* AIM OF THE EXERCISE:
Please retype every record below exactly, leaving the pictures out.

* Saved entries:
★ ★ ★ ★
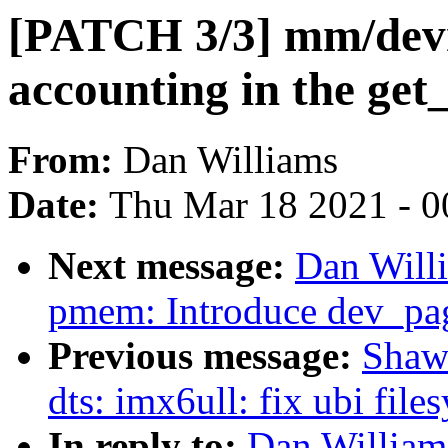
[PATCH 3/3] mm/de
accounting in the get
From:
Dan Williams
Date:
Thu Mar 18 2021 - 0
Next message:
Dan Will
pmem: Introduce dev_pa
Previous message:
Shaw
dts: imx6ull: fix ubi fil
In reply to:
Dan William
★ ★ ★ ★
* ANSWER SPACE:
[PATCH 3/3] mm/de
accounting in the get
From:
Dan Williams
Date:
Thu Mar 18 2021 - 0
Next message:
Dan Will
pmem: Introduce dev_pa
Previous message:
Shaw
dts: imx6ull: fix ubi fil
In reply to:
Dan William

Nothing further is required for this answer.